After peripheral nervous system injury, axons degenerate through a process termed Wallerian degeneration and Schwann cells transform into a repair phenotype. Axon degeneration is regulated by a signalling pathway controlled by the pro-degenerative axon death molecule sterile-alpha and toll/interleukin 1 receptor motif containing protein 1 (SARM1). Meanwhile, Schwann cells activate a distinct transcriptional response, digest myelin using myelinophagy, attract macrophages, and support the survival of damaged neurons and their growth and guidance to their target. The early Schwann cell injury response prior to and around the timing of axon degeneration has, however, not been investigated in great detail, and the identity of an axonal injury signal that induces this Schwann cell injury response remains elusive.
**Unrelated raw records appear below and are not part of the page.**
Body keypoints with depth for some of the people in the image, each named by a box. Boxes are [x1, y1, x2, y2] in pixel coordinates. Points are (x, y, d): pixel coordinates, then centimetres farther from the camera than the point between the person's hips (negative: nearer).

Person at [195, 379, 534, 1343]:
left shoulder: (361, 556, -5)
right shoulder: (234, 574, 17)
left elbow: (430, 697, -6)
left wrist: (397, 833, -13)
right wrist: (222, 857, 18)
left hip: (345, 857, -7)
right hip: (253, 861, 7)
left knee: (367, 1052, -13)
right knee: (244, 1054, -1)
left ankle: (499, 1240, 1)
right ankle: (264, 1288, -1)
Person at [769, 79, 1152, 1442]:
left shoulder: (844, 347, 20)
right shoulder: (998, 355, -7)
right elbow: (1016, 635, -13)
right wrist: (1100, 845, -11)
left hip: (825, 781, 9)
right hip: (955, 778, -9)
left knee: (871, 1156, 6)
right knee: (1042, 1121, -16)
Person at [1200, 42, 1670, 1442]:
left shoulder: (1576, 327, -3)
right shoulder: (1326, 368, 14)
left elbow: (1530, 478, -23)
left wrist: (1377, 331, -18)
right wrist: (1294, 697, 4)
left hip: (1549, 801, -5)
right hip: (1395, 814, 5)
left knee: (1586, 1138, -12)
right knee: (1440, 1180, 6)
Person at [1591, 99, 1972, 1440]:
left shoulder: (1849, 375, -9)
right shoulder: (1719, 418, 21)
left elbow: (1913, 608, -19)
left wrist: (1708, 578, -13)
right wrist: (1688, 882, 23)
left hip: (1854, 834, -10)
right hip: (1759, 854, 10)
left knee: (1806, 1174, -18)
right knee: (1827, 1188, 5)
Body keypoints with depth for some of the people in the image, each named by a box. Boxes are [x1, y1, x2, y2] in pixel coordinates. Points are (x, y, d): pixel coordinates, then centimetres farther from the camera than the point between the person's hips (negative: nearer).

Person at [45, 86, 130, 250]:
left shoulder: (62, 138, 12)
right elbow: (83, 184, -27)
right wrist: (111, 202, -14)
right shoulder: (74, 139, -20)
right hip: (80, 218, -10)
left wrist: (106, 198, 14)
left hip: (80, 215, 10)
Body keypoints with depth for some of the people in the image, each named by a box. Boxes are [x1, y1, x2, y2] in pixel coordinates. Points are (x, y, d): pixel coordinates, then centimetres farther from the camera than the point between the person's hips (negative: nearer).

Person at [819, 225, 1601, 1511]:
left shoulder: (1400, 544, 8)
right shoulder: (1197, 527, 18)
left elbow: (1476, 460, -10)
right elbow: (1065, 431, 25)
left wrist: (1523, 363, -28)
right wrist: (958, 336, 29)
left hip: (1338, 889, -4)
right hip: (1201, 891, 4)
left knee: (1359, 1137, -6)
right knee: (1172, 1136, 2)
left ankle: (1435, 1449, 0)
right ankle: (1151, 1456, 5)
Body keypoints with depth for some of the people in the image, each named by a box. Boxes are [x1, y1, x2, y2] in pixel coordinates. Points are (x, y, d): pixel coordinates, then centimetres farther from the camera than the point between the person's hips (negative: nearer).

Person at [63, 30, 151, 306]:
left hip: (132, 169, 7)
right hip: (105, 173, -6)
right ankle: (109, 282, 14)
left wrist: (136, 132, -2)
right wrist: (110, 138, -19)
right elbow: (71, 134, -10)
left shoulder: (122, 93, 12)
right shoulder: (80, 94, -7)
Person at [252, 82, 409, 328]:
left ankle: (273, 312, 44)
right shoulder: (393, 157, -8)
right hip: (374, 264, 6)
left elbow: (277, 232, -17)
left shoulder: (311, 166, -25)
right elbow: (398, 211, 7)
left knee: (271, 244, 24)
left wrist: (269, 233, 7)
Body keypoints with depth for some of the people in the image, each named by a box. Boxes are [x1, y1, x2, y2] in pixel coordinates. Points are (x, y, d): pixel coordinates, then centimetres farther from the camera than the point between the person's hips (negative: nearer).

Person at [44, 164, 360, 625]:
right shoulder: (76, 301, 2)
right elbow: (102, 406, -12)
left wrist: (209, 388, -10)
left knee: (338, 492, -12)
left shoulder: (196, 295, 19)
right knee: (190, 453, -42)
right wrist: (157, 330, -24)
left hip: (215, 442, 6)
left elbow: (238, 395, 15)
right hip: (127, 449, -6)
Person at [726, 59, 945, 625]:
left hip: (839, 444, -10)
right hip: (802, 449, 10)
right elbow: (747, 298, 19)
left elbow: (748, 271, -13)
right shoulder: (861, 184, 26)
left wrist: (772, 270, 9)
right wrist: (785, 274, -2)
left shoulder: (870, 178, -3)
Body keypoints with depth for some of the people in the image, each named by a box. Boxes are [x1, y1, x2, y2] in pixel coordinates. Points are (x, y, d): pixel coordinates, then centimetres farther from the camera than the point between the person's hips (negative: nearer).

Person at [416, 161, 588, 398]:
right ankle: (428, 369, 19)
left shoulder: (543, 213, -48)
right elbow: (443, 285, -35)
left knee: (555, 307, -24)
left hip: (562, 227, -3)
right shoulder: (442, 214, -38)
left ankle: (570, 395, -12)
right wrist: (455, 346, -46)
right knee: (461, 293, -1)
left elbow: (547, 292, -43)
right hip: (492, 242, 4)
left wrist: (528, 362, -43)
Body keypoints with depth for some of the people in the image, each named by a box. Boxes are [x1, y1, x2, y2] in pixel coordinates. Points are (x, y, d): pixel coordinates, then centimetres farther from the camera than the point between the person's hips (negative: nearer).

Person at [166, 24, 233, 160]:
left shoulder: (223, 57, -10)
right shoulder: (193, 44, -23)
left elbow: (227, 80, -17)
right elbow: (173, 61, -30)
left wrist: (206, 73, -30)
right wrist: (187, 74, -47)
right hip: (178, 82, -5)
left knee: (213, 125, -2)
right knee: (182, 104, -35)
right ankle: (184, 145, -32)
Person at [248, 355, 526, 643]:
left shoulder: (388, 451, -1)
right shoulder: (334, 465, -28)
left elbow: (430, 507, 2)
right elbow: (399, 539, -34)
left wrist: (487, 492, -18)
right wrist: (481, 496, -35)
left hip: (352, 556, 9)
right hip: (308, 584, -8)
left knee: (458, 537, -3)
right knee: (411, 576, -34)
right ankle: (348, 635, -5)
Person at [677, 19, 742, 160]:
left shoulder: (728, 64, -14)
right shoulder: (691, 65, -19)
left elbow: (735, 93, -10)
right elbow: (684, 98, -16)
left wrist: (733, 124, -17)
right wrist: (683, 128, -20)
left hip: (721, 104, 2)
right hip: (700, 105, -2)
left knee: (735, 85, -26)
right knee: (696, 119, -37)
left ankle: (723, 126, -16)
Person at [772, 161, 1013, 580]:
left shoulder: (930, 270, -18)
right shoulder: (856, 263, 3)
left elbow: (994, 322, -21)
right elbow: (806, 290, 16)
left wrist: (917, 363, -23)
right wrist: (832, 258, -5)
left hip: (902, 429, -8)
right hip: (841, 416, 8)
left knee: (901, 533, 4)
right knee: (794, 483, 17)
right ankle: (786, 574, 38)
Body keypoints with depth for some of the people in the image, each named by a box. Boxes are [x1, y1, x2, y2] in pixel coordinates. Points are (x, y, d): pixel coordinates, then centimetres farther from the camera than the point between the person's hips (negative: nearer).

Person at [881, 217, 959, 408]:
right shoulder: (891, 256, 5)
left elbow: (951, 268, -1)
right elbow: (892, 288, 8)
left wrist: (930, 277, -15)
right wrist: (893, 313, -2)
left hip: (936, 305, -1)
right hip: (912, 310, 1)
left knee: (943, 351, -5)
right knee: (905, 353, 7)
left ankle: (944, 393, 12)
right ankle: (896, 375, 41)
In order to investigate axon Schwann cell interactions in vitro, I developed a novel compartmentalised dissociated dorsal root ganglion neuron and Schwann cell coculture model. I show that in this model, Schwann cells are initially axo-protective, as their presence delays degeneration, irrespective of their myelination status. In later phases after injury, they are then axo-destructive and fragment and phagocytose axons. To further investigate the role of Schwann cells after injury, I then characterised an in vivo model of peripheral nervous system injury in larval zebrafish. I describe the rate of axon degeneration after laser axotomy of the peripheral lateral line nerve in wildtype, as well as in sarm1 mutant animals. I show a characteristic delay in axon degeneration in sarm1 mutant zebrafish, while their myelination is normal. I then performed cell specific reexpression experiments with human SARM1 and show that neuronal SARM1 is sufficient to rescue axon degeneration. In a more traditional mouse model of peripheral nervous system injury, I performed a bulk RNA sequencing study of the distal tibial nerve after cut injury at the sciatic notch at early timepoints after injury in both Wildtype and Sarm1 knockout mice. Previous studies have mainly focussed on late timepoints, but I show a much earlier induction of the Schwann cell injury response, prior to myelinated axon degeneration. I then further investigated the timing of unmyelinated axon degeneration and show that these degenerate before myelinated axons do, at timepoints that correspond to the induction of the early Schwann cell injury response. I further show that Schwann cells likely do not express SARM1 and are insensitive to SARM1 activation, suggesting the delayed degeneration in Sarm1 knockout mice is solely due to the axonal absence of Sarm1.

Overall, this thesis details novel methods to investigate peripheral nervous system injury and provides novel insights into early events after injury | both in Schwann cells and axons. Results provide insights into Schwann cell axon interactions after injury, and highlight key differences between myelinated and unmyelinated axons that warrant further investigation.